Herr Krug, Sie wollen die Handelsverträge mit den Vereinigten Staaten (TTIP) und Kanada (CETA) stoppen. Was haben Sie gegen Freihandel?
Stefan Krug: Gar nichts, Greenpeace ist für Handelsverträge, nur eben nicht für diese beiden. Handelsverträge dürfen niemals unsere Demokratie aushöhlen. Es muss auch in Zukunft möglich sein, dass wir unsere europäischen Standards, unser Recht weiterentwickeln. 

Sie sprechen von der sogenannten „regulatorischen Kooperation“.

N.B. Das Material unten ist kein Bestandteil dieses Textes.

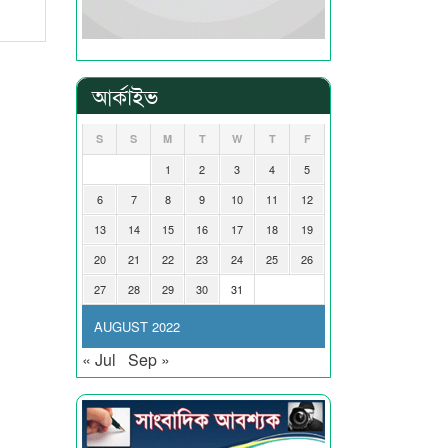
আর্কাইভ
S
S
M
T
W
T
F
1
2
3
4
5
6
7
8
9
10
11
12
13
14
15
16
17
18
19
20
21
22
23
24
25
26
27
28
29
30
31
AUGUST 2022
« Jul
Sep »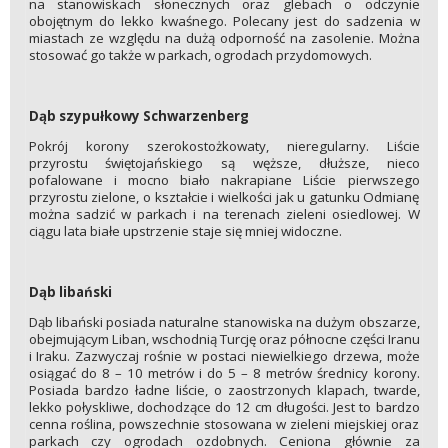
na stanowiskach słonecznych oraz glebach o odczynie
obojętnym do lekko kwaśnego. Polecany jest do sadzenia w
miastach ze względu na dużą odporność na zasolenie. Można
stosować go także w parkach, ogrodach przydomowych.
Dąb szypułkowy Schwarzenberg
Pokrój korony szerokostożkowaty, nieregularny. Liście
przyrostu świętojańskiego są węższe, dłuższe, nieco
pofalowane i mocno biało nakrapiane Liście pierwszego
przyrostu zielone, o kształcie i wielkości jak u gatunku Odmianę
można sadzić w parkach i na terenach zieleni osiedlowej. W
ciągu lata białe upstrzenie staje się mniej widoczne.
Dąb libański
Dąb libański posiada naturalne stanowiska na dużym obszarze,
obejmującym Liban, wschodnią Turcję oraz północne części Iranu
i Iraku. Zazwyczaj rośnie w postaci niewielkiego drzewa, może
osiągać do 8 – 10 metrów i do 5 – 8 metrów średnicy korony.
Posiada bardzo ładne liście, o zaostrzonych klapach, twarde,
lekko połyskliwe, dochodzące do 12 cm długości. Jest to bardzo
cenna roślina, powszechnie stosowana w zieleni miejskiej oraz
parkach czy ogrodach ozdobnych. Ceniona głównie za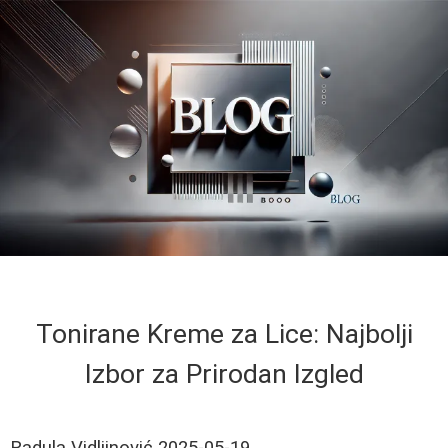
Tonirane Kreme za Lice: Najbolji
Izbor za Prirodan Izgled
Radula Vidljinović
2025-05-19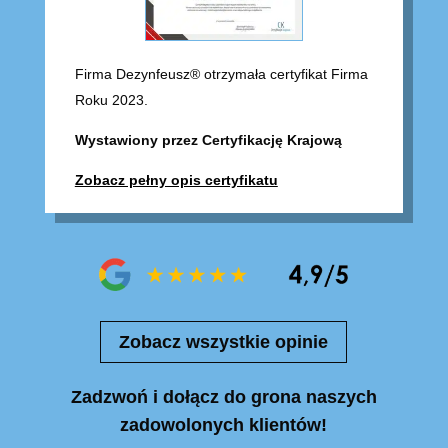
Firma Dezynfeusz® otrzymała certyfikat Firma
Roku 2023.
Wystawiony przez Certyfikację Krajową
Zobacz pełny opis certyfikatu
Zobacz wszystkie opinie
Zadzwoń i dołącz do grona naszych
zadowolonych klientów!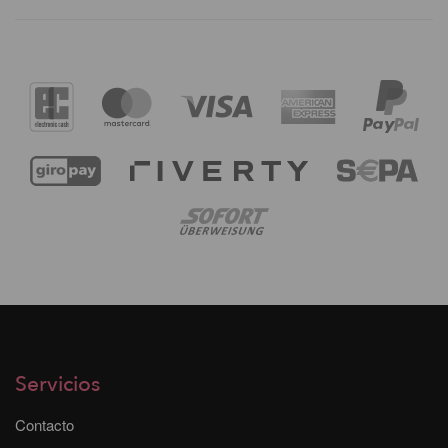
Servicios
Contacto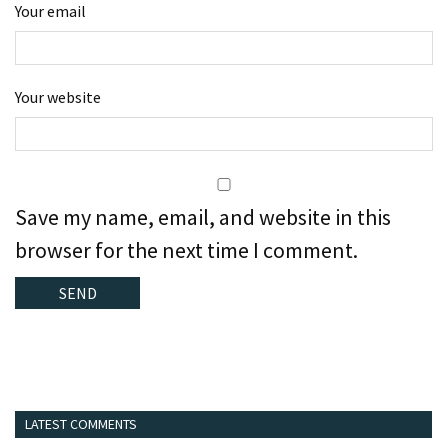
Your email
Your website
Save my name, email, and website in this
browser for the next time I comment.
LATEST COMMENTS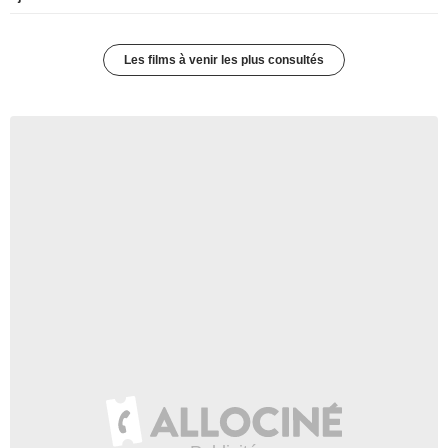
Les films à venir les plus consultés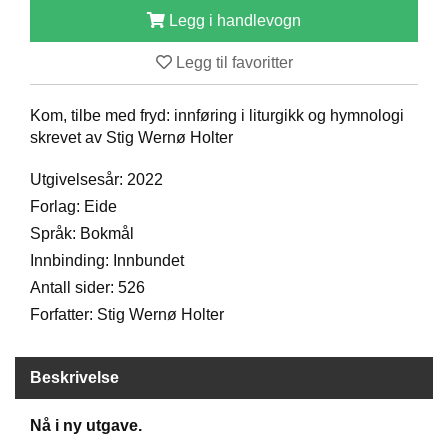
D
Legg i handlevogn
Legg til favoritter
B
Ø
Kom, tilbe med fryd: innføring i liturgikk og hymnologi
K
skrevet av Stig Wernø Holter
E
R
Utgivelsesår: 2022
Forlag: Eide
B
Språk: Bokmål
A
Innbinding: Innbundet
R
Antall sider: 526
N
Forfatter: Stig Wernø Holter
G
Beskrivelse
A
V
E
Nå i ny utgave.
R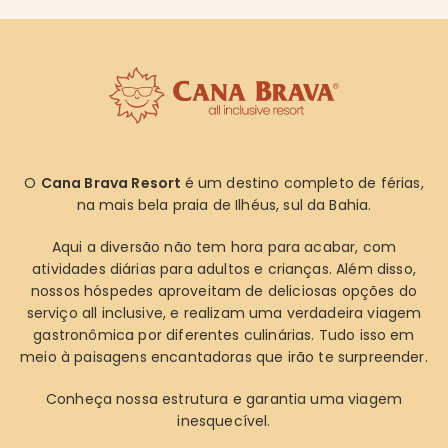
O
Cana Brava Resort
é um destino completo de férias,
na mais bela praia de Ilhéus, sul da Bahia.
Aqui a diversão não tem hora para acabar, com
atividades diárias para adultos e crianças. Além disso,
nossos hóspedes aproveitam de deliciosas opções do
serviço all inclusive, e realizam uma verdadeira viagem
gastronômica por diferentes culinárias. Tudo isso em
meio à paisagens encantadoras que irão te surpreender.
Conheça nossa estrutura e garantia uma viagem
inesquecível.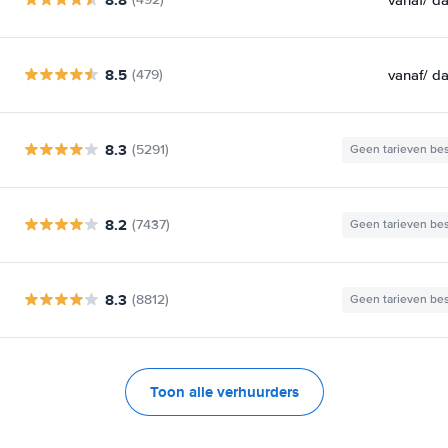
8.5
vanaf
/ d
(479)
8.3
(5291)
Geen tarieven be
8.2
(7437)
Geen tarieven be
8.3
(8812)
Geen tarieven be
Toon alle verhuurders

Ja, würden CETA und TTIP kommen, müssten sich EU, Kanada und die USA frühzeitig über Gesetze beraten, die möglicherweise Auswirkungen auf ausländische Unternehmen hätten. Die Europäer müssten also strukturell Rücksicht nehmen auf die Interessen amerikanischer oder kanadischer Unternehmen. Dieser Weg ist gefährlich und undemokratisch.

Warum?
Künftig müssten EU-Gesetze einer TTIP- und CETA-Prüfung standhalten. Wenn die Amerikaner sagen, dass dieses oder jenes europäische Gesetz ihren Unternehmen schadet, haben wir ein Problem. Die EU kann das Gesetz dann fallen lassen oder durchsetzen. Oder erst gar keine anspruchsvollen Gesetze mehr vorschlagen. Wenn sie es beschließt, dürften aber zunehmend US-Unternehmen die EU verklagen.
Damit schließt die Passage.